Teacher Hub

Practical classroom resources, professional development ideas, and creative technology projects for teachers who want computer science to feel approachable, useful, and fun.

Computer science is more than programming. This hub brings together activities, guides, tools, and professional learning resources that help teachers connect coding, AI, robotics, logic, storytelling, music, and computational thinking across the curriculum.

Start Here

Choose the path that best matches what you need right now.

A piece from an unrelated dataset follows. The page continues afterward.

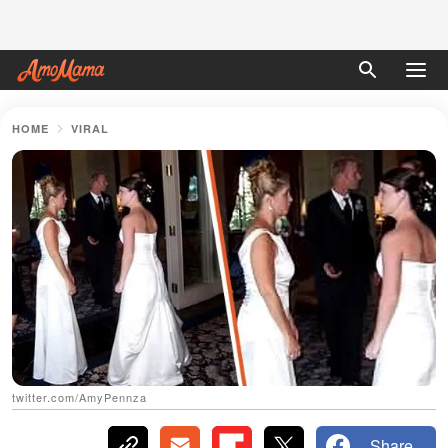
HOME
VIRAL
twitter.com/AmyPennza
Share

I Need a Classroom Activity

Find ready-to-use activities for coding, AI, logic, robotics, music, storytelling, and hands-on technology projects. These resources are designed to help teachers get started quickly without needing to be computer science experts.

I Want Professional Development

Explore teacher-friendly professional development sessions focused on creative computer science, AI in the classroom, robotics, physical computing, music creation, and project-based learning.

Connect CS to My Subject

Computer science can support math, science, language arts, social studies, art, music, and career exploration. Start with cross-curricular ideas that show how computational thinking fits into many classrooms.

I Am New to Computer Science

Start with beginner-friendly tools, unplugged activities, and simple classroom projects that build confidence before jumping into more advanced coding or robotics.

Professional Development Offerings

These sessions are designed for teachers, schools, libraries, museums, and organizations that want practical, creative, and approachable technology learning. Sessions can be adjusted for short workshops, half-day sessions, full-day professional development, or ongoing learning series. These are example sessions that have been presented in-person, alongside a teacher in the classroom, and resource guides to support for self-directed professional development.

Creative Computer Science Across the Curriculum

Audience

K–12 teachers, instructional coaches, librarians, and technology integration specialists

Description

A practical session focused on helping teachers see computer science as more than coding. Participants explore how computational thinking, logic, creativity, problem-solving, data, and design can connect to many subject areas.

Participants Will

  • Leave with ideas for immediate classroom use
  • Explore examples of computer science beyond programming
  • Connect CS concepts to existing classroom goals
  • Try simple activities that can be adapted across grade levels

AI for Teachers: Practical Classroom Uses

Audience

Teachers, school staff, instructional coaches, administrators

Description

A hands-on introduction to using AI as a planning, creativity, and productivity partner while keeping classroom use thoughtful, ethical, and student-centered.

Participants Will

  • Practice writing better prompts
  • Explore classroom-safe activity ideas
  • Discuss AI ethics, bias, and responsible use
  • Create sample classroom materials, songs, images, or lesson supports

Coding and Computational Thinking for Beginners

Audience

Teachers new to coding or computer science instruction

Description

A beginner-friendly session that helps teachers build confidence with coding concepts, sequencing, loops, events, debugging, and computational thinking using approachable tools and activities.

Participants Will

  • Try beginner coding activities
  • Learn common computer science vocabulary
  • Connect coding concepts to classroom routines
  • Identify tools that fit their grade level and setting

Robotics and Physical Computing

Audience

Elementary, middle school, and high school teachers; STEM clubs; libraries; makerspaces

Description

A hands-on session using tools such as micro:bit, Makey Makey, Sphero, LEGO robotics, or other classroom-friendly devices to help students connect code to the physical world.

Participants Will

  • Try hands-on robotics or physical computing challenges
  • Learn how sensors, inputs, outputs, and events work
  • Explore classroom management tips for device-based projects
  • Leave with adaptable challenge ideas

Interactive Learning Exhibits

Audience

Elementary, middle school, and high school teachers; STEM clubs; libraries; makerspaces

Description

A hands-on session using tools such as micro:bit and Makey Makey.